Warning: PublishTrimmed=true uses static analysis to remove unused code from the BCL and third-party libraries. Some libraries use reflection to load types dynamically — trimming can remove types that are used only through reflection, causing TypeLoadException or MissingMethodException at runtime. Test thoroughly after enabling trimming. EF Core, Serilog, and AutoMapper all have trimming issues — check each library’s trimming compatibility before enabling it in production.

Build and Publish in .csproj

// ── .csproj publish settings ───────────────────────────────────────────────
<Project Sdk="Microsoft.NET.Sdk.Web">
  <PropertyGroup>
    <TargetFramework>net8.0</TargetFramework>
    <Nullable>enable</Nullable>
    <ImplicitUsings>enable</ImplicitUsings>

    <!-- Production publish settings -->
    <PublishReadyToRun>true</PublishReadyToRun>   <!-- faster cold start -->
    <RuntimeIdentifier>linux-x64</RuntimeIdentifier>  <!-- for Docker -->

    <!-- Optional: strip debug symbols in release -->
    <DebugSymbols>false</DebugSymbols>
    <DebugType>none</DebugType>
  </PropertyGroup>
</Project>

Common Mistakes

Mistake 1 — Publishing in Debug configuration (slow, large binaries in production)

❌ Wrong — accidentally publishing without -c Release:

dotnet publish -o ./publish   // defaults to Debug configuration!

✅ Correct — always specify -c Release in production pipelines.
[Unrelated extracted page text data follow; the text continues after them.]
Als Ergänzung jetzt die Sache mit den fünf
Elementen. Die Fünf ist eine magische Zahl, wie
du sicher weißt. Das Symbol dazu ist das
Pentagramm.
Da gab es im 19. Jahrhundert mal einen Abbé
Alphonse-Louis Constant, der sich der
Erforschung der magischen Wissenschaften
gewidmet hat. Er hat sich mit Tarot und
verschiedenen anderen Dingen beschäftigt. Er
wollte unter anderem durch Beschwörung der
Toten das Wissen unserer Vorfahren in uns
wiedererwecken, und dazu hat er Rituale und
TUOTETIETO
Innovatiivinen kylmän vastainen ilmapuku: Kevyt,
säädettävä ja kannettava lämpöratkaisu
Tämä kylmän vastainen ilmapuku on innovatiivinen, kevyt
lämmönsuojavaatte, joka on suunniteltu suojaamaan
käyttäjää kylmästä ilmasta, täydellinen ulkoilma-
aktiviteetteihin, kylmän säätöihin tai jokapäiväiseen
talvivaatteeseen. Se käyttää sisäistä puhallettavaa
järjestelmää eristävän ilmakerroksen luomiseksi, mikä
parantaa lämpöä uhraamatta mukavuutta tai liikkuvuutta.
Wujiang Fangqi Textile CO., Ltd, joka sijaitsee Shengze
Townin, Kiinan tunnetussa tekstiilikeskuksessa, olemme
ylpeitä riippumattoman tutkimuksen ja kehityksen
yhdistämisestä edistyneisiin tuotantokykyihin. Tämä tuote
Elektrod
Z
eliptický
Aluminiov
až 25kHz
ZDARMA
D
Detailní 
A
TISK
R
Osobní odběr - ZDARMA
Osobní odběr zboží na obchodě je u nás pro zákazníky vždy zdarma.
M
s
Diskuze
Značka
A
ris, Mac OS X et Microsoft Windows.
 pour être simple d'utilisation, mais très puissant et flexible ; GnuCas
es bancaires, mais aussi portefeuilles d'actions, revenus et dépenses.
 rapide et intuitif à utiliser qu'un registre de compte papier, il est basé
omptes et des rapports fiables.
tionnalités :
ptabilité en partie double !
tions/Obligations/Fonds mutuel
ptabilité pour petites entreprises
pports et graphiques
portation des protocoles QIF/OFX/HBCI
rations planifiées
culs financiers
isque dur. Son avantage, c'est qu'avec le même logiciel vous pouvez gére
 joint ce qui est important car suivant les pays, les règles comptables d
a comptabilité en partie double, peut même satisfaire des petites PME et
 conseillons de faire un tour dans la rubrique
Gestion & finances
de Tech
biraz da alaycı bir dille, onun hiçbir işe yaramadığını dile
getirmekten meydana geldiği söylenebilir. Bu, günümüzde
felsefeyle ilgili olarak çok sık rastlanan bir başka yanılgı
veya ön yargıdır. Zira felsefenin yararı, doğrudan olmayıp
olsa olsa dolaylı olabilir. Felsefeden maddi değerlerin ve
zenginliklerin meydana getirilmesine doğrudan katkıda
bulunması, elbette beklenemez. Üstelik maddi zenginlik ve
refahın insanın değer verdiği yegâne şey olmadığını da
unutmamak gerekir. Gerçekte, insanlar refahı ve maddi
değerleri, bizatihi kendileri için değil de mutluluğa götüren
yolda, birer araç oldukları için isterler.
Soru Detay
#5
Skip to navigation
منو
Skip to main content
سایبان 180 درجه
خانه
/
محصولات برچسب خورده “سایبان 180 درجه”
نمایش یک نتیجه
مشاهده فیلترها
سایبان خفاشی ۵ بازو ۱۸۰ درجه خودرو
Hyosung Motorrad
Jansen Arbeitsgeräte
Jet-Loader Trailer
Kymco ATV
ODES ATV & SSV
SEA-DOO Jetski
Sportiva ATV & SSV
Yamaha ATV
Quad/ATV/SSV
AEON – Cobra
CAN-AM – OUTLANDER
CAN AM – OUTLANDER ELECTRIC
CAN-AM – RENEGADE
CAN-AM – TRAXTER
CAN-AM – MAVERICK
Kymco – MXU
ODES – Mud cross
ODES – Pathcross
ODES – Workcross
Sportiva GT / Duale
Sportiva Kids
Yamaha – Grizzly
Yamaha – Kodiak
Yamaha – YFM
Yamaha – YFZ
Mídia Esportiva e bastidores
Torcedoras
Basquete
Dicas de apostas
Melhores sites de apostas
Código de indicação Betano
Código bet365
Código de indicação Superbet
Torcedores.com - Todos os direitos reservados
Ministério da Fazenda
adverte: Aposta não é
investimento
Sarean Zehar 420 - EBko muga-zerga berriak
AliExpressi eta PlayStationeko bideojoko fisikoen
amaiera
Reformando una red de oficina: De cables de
Mistake 2 — Enabling PublishTrimmed without testing (missing reflection-loaded types)

❌ Wrong — enabling trimming causes TypeLoadException in production when a trimmed type is needed at runtime.

✅ Correct — test trimmed builds with a full integration test suite before enabling in production.

🧠 Test Yourself

Your ASP.NET Core API deploys to Docker using the official mcr.microsoft.com/dotnet/aspnet:8.0 base image. Should you use framework-dependent or self-contained publishing? Why?